Supplied information Start Marker
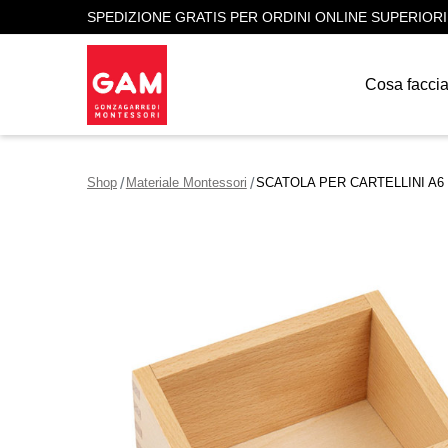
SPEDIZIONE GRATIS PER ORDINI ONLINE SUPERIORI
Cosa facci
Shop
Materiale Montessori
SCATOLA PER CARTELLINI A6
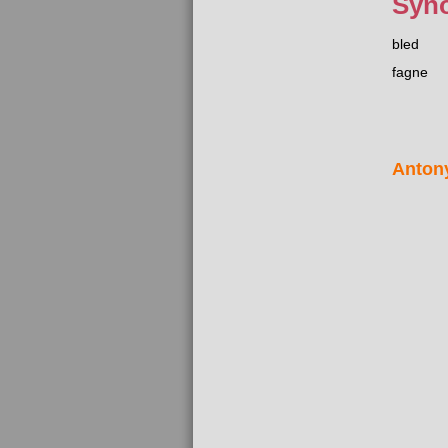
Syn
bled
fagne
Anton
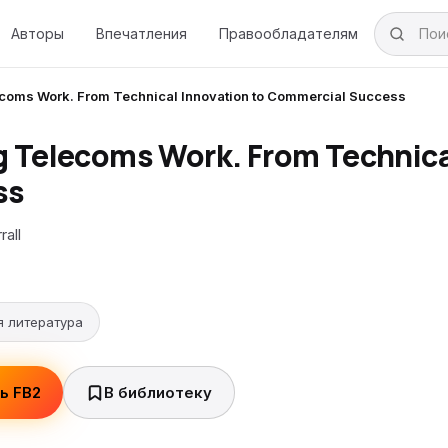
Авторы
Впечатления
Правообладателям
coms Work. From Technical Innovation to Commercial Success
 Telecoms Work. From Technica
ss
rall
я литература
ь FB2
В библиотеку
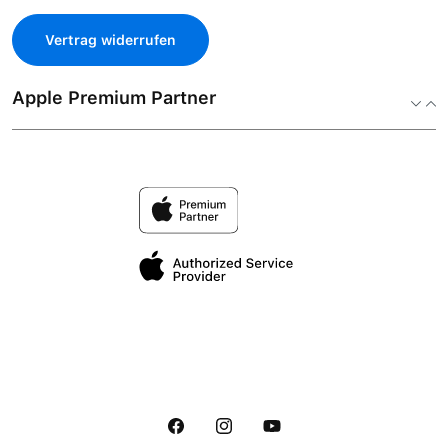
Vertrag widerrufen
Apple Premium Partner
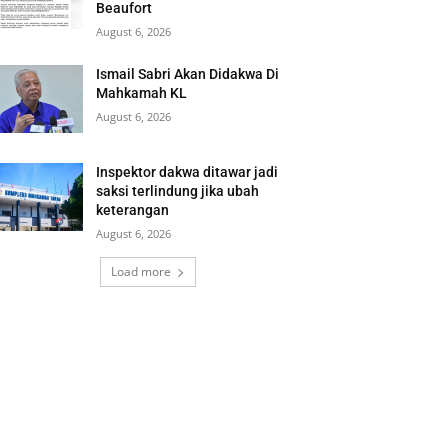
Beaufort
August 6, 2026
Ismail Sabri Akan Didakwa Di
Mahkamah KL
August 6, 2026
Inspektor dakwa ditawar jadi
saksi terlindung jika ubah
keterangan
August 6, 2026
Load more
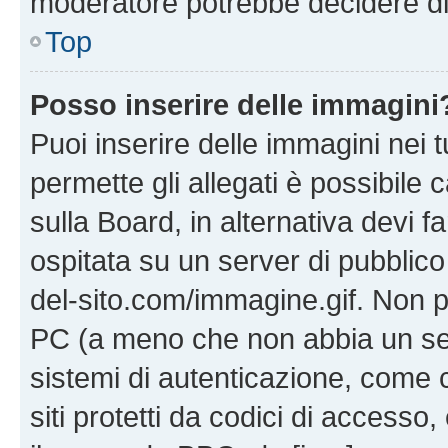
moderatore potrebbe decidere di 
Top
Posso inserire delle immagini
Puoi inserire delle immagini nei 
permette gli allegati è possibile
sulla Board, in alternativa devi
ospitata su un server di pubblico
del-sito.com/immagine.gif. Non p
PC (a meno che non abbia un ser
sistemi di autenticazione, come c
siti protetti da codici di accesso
Supplied information End Marker
Supplied information Start Marker
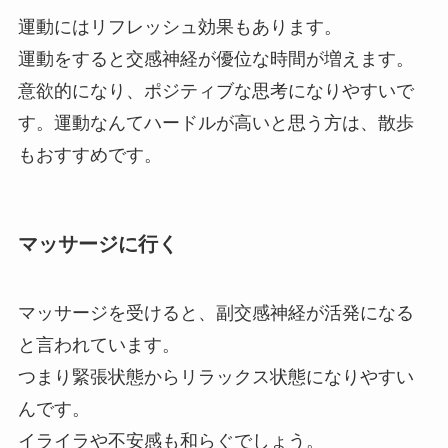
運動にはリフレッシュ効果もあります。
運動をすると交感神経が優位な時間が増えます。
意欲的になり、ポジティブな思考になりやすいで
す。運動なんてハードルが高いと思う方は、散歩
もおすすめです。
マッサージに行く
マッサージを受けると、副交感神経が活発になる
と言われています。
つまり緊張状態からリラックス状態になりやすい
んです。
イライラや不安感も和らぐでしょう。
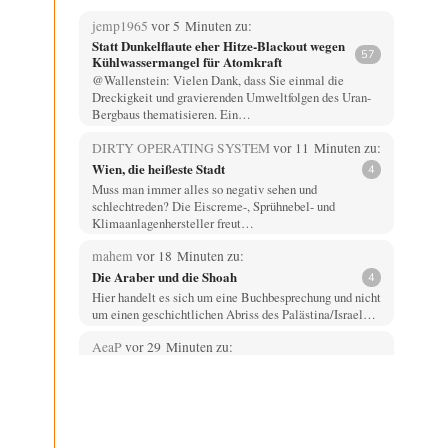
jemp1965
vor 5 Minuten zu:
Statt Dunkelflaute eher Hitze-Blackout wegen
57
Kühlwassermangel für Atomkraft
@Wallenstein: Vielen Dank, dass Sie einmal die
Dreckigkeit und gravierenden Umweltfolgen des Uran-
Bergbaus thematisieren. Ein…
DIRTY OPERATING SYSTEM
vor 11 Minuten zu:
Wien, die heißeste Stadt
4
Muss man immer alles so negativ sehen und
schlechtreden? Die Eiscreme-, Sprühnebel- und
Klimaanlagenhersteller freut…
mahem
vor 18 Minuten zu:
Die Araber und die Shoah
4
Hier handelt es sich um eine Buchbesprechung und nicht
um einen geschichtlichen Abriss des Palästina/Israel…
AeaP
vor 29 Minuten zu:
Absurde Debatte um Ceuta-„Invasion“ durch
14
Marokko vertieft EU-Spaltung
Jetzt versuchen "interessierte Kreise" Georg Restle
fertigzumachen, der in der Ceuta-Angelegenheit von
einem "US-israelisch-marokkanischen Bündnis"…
Supplied information End Marker
## About this task
Going by the data above, give back only the lines from the one containing "Ismail Sabri Akan Didakwa Di" through the one containing "siti protetti da codici di accesso", exactly as they stand, both ends included and no images.

## Answer to the exercise
Ismail Sabri Akan Didakwa Di
Mahkamah KL
August 6, 2026
Inspektor dakwa ditawar jadi
saksi terlindung jika ubah
keterangan
August 6, 2026
Load more
moderatore potrebbe decidere di 
Top
Posso inserire delle immagini
Puoi inserire delle immagini nei 
permette gli allegati è possibile
sulla Board, in alternativa devi
ospitata su un server di pubblico
del-sito.com/immagine.gif. Non p
PC (a meno che non abbia un ser
sistemi di autenticazione, come c
siti protetti da codici di accesso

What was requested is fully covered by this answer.